Was ein Versicherer zu Ihren Vorerkrankungen sagt, können Sie erfahren, bevor er Ihren Namen kennt. Bei der anonymen Risikovoranfrage gehen Ihre Gesundheitsangaben ohne Name und Kontaktdaten an eine oder mehrere Gesellschaften. Die Antwort ist eine Einschätzung: Annahme zum normalen Beitrag, Annahme mit Risikozuschlag oder Leistungsausschluss, Zurückstellung oder Ablehnung. Zuschlag und Ausschluss nennt § 203 Abs. 1 VVG ausdrücklich als Möglichkeiten bei erhöhtem Risiko.
Die SIGNAL IDUNA beschreibt ihren Vorab-Check als unverbindlich, er verpflichte nicht zum Vertragsabschluss. Solche Checks würden zum Teil auch anonym angeboten. Nach derselben Quelle fragen die Gesellschaften unterschiedlich weit in die Krankengeschichte zurück, die Antworten können also verschieden ausfallen.
Warum ohne Namen
Antragsformulare fragen auch nach früheren Anträgen.
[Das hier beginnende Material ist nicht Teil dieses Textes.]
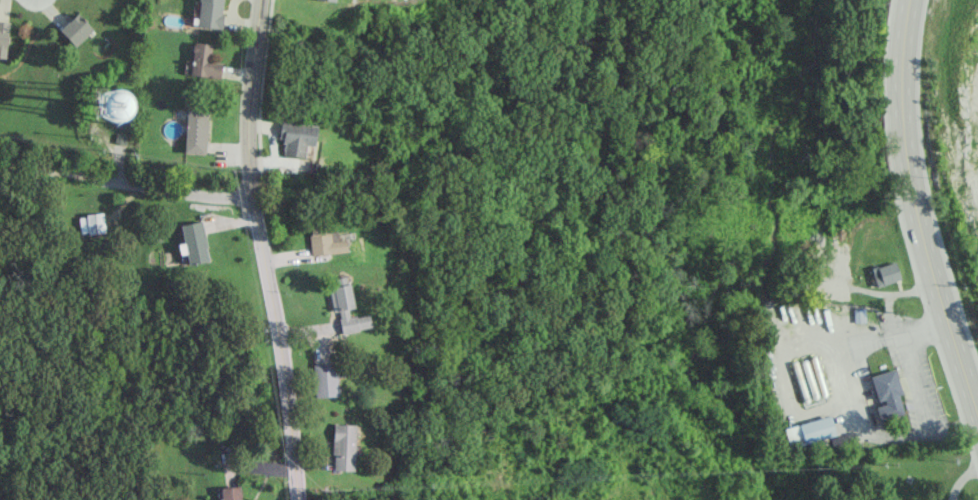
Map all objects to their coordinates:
building: (329, 0)
building: (210, 14)
building: (3, 38)
building: (203, 62)
building: (112, 105)
building: (195, 130)
building: (297, 137)
road: (174, 192)
road: (915, 212)
building: (325, 240)
building: (194, 242)
road: (261, 250)
building: (885, 274)
building: (347, 309)
building: (325, 380)
building: (887, 394)
building: (809, 432)
building: (343, 447)
road: (961, 477)
building: (231, 493)

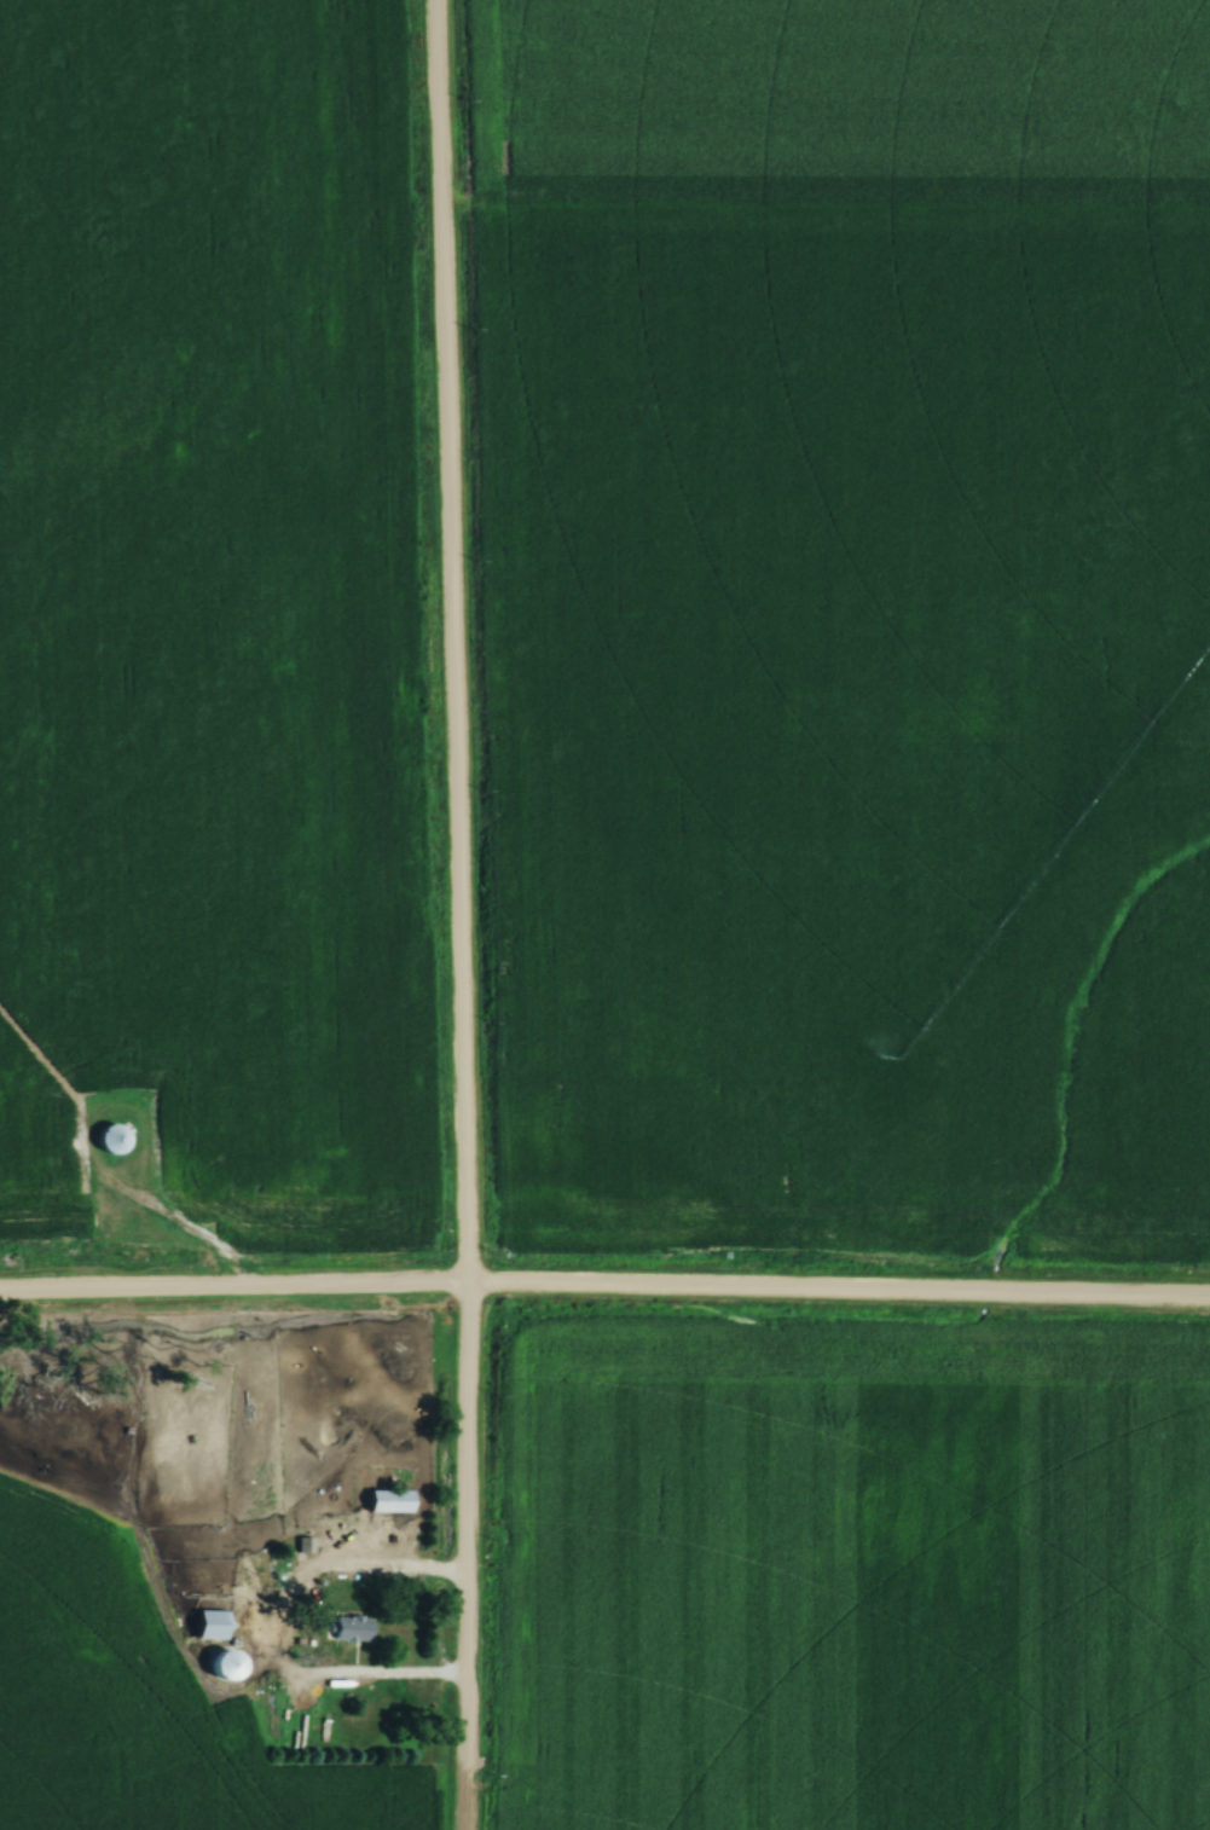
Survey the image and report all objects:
road: (455, 914)
building: (113, 1139)
road: (605, 1292)
building: (388, 1502)
building: (211, 1625)
building: (351, 1629)
road: (255, 1638)
building: (225, 1667)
Die Bayerische Beamtenkrankenkasse will wissen, ob in den letzten fünf Jahren ein Antrag oder Vertrag bei einem anderen privaten Krankenversicherer abgelehnt oder beendet wurde. Die INTER fragt für denselben Zeitraum nach Anträgen, die abgelehnt, zurückgestellt oder nur zu erschwerten Bedingungen angenommen wurden. Eine anonyme Voranfrage kann die Gesellschaft Ihnen dagegen nicht zuordnen.
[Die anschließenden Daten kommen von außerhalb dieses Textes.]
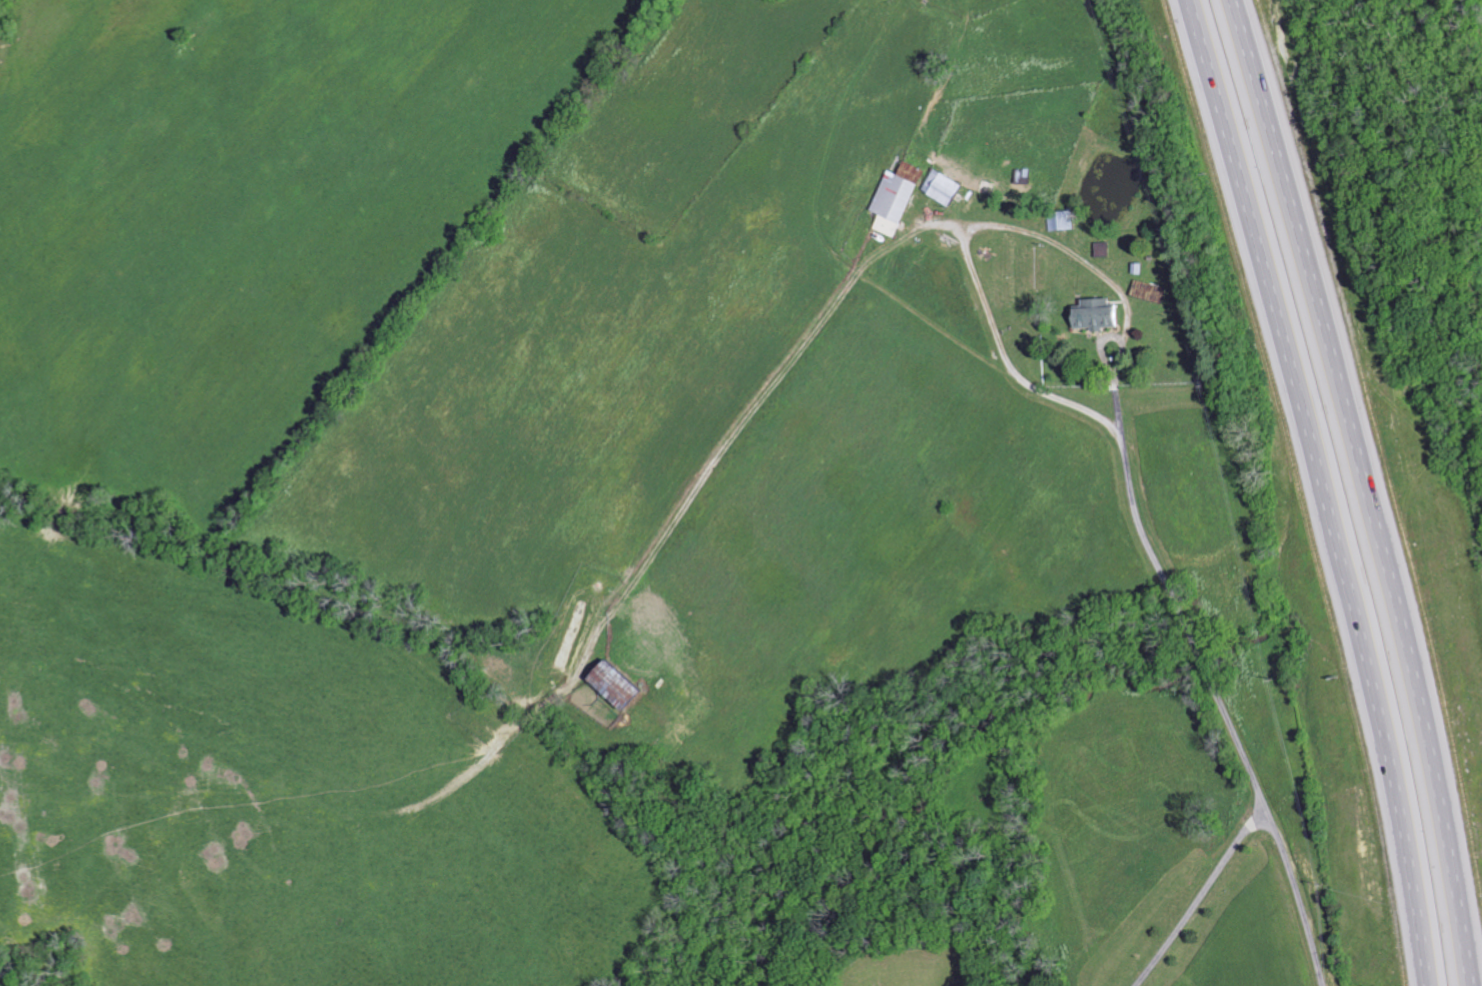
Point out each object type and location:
building: (892, 199)
road: (962, 255)
building: (1091, 315)
road: (1108, 371)
road: (1374, 487)
road: (1332, 489)
building: (625, 686)
road: (1229, 724)
road: (1480, 984)

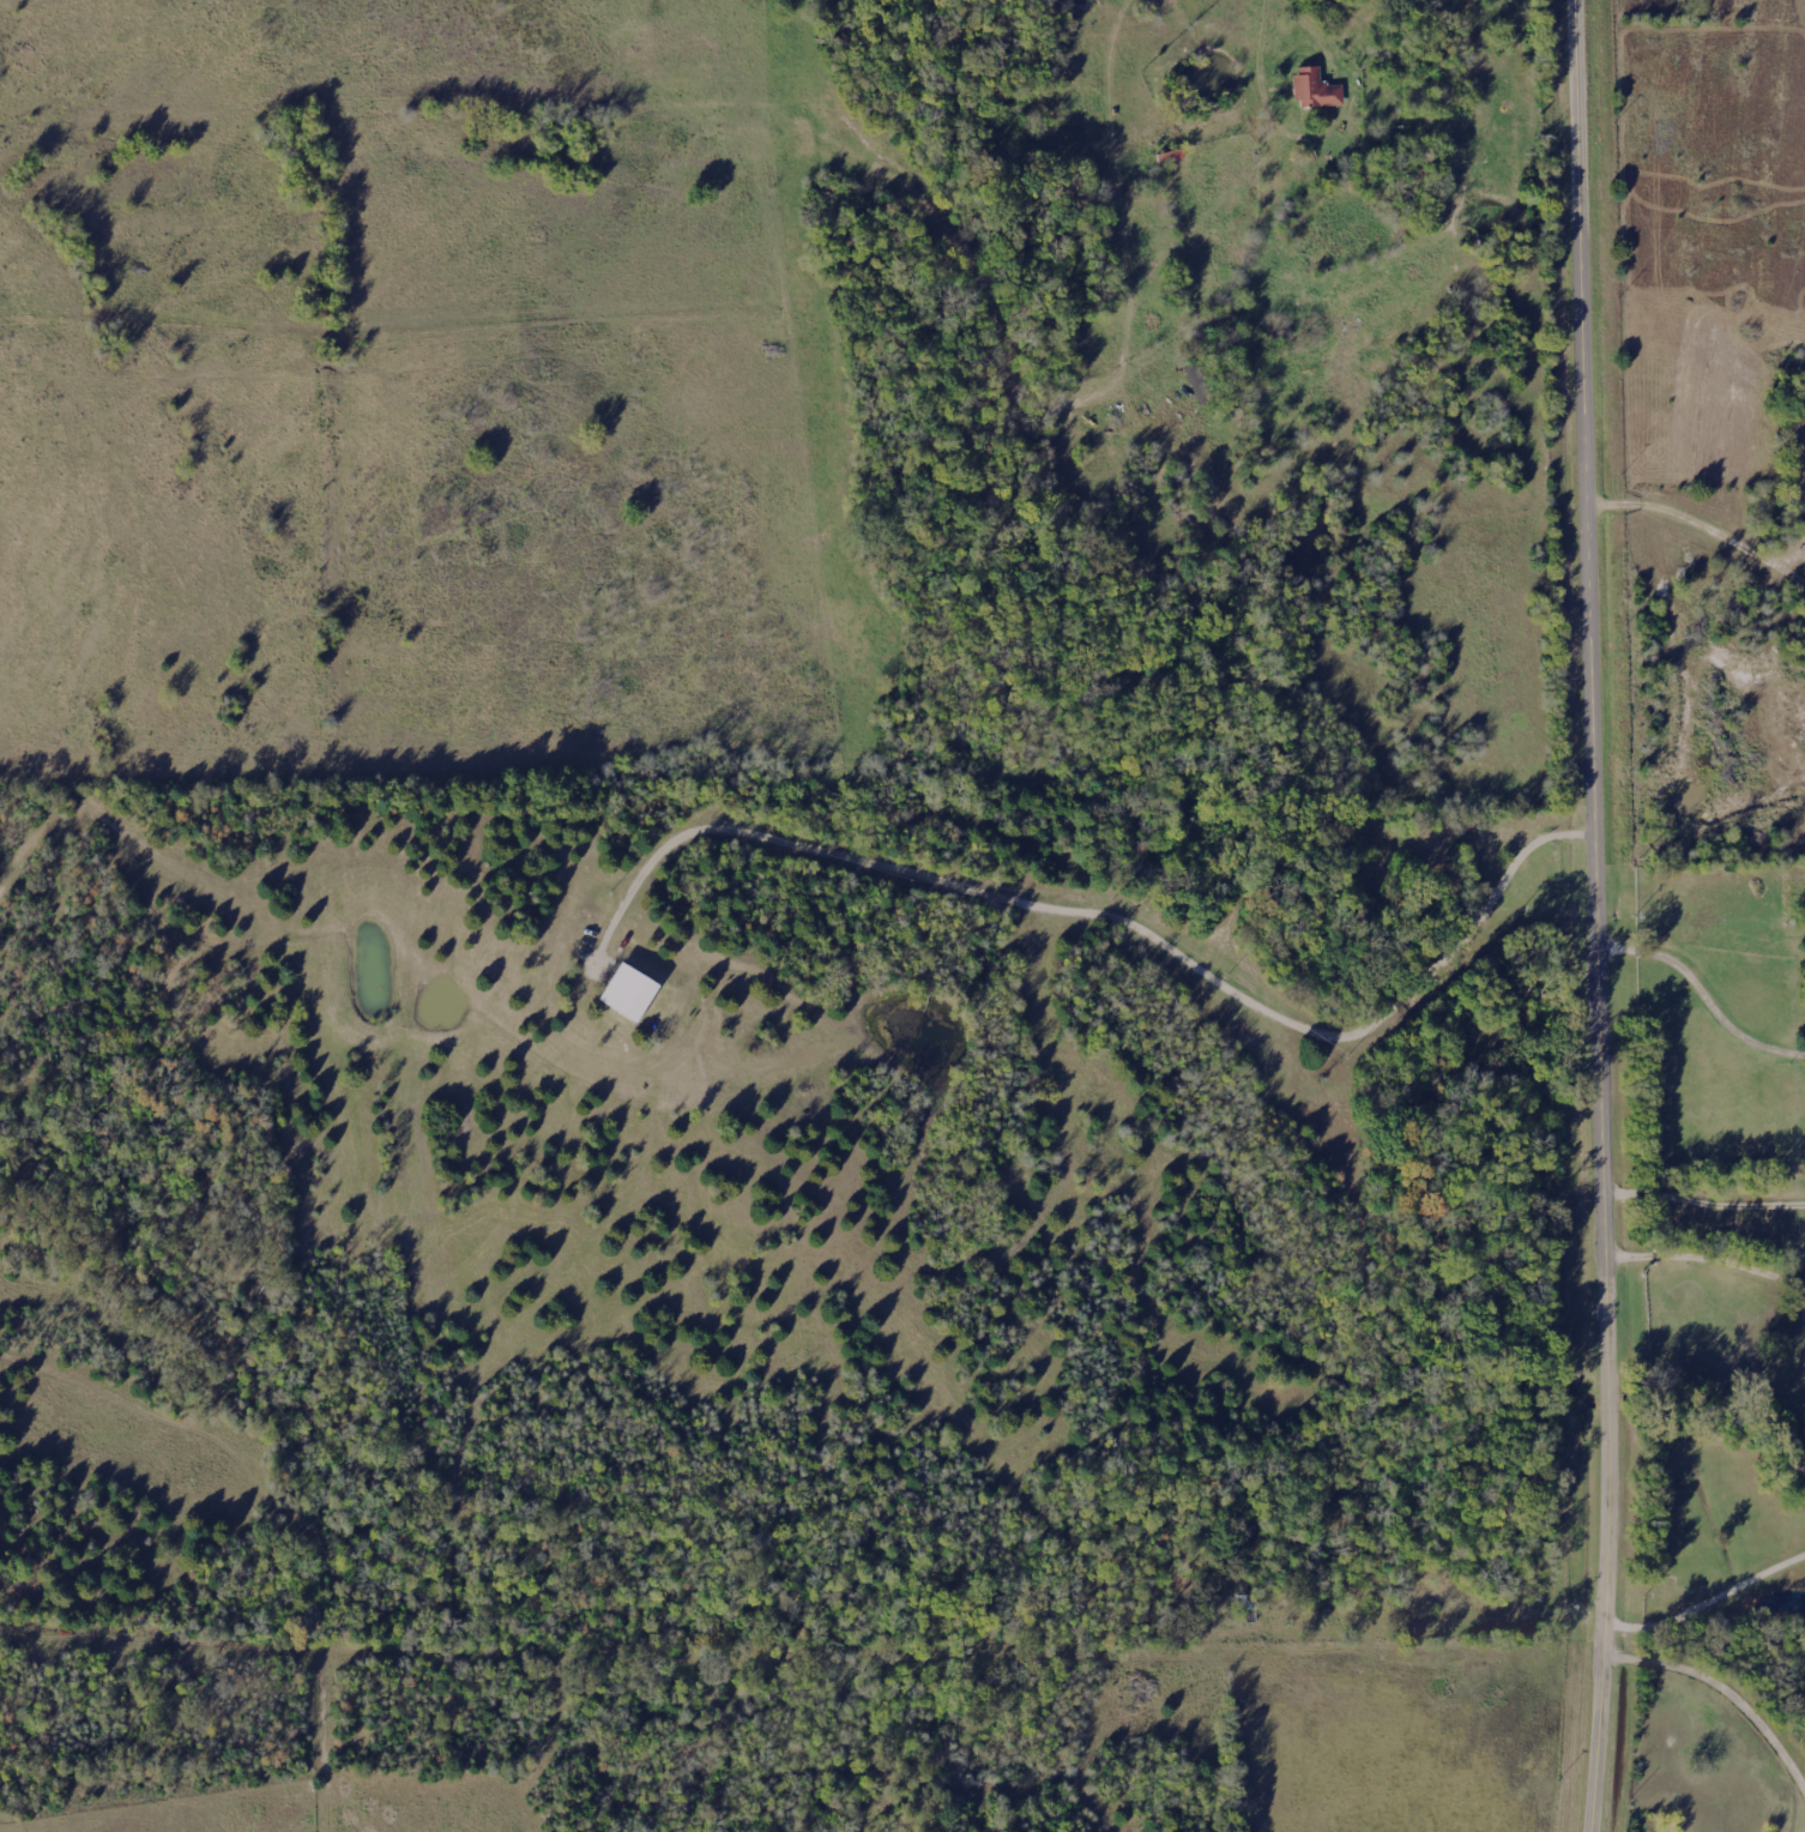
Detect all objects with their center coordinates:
road: (1260, 46)
building: (1308, 92)
building: (1199, 386)
road: (1607, 916)
road: (1130, 919)
road: (1710, 983)
building: (632, 993)
road: (1708, 1204)
road: (1711, 1247)
road: (1711, 1601)
road: (1727, 1692)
Mit dem Hinweis- und Informationssystem der Versicherungswirtschaft (HIS) hat das nichts zu tun. Private Krankenversicherer sind daran nach Angaben des Landesdatenschutzbeauftragten Niedersachsen nicht angeschlossen.
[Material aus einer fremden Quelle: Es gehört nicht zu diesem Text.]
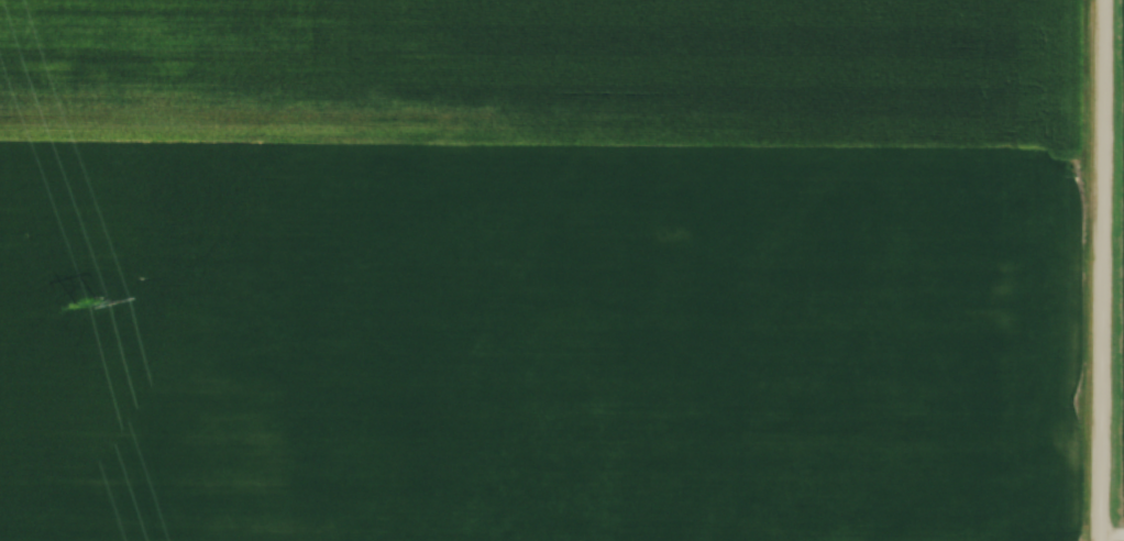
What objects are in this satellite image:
road: (1097, 270)
power tower: (94, 297)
Was im Antrag trotzdem gilt
Bis zur Abgabe Ihrer Vertragserklärung müssen Sie die Ihnen bekannten erheblichen Gefahrumstände anzeigen, nach denen der Versicherer in Textform fragt. Fragt er danach noch vor der Annahme, gilt das auch dafür (§ 19 Abs. 1 VVG). Die Voranfrage nimmt Ihnen das nicht ab. Verletzen Sie die Anzeigepflicht, kann der Versicherer je nach Verschulden zurücktreten oder andere Bedingungen rückwirkend zum Vertragsinhalt machen (§ 19 Abs. 2 bis 4 VVG). Eine Krankheitskostenversicherung, die die gesetzliche Versicherungspflicht erfüllt, darf er allerdings nicht kündigen (§ 206 Abs. 1 VVG). In der Krankenversicherung erlöschen diese Rechte grundsätzlich drei Jahre nach Vertragsschluss, bei Vorsatz oder Arglist nach zehn Jahren (§ 21 Abs. 3, § 194 Abs. 1 VVG).
Über einen Makler lässt sich die Voranfrage ohne Namen bei mehreren Gesellschaften stellen, sodass die Antworten nebeneinander liegen. Der Antrag folgt erst danach, bei der Gesellschaft, deren Einschätzung am besten passt.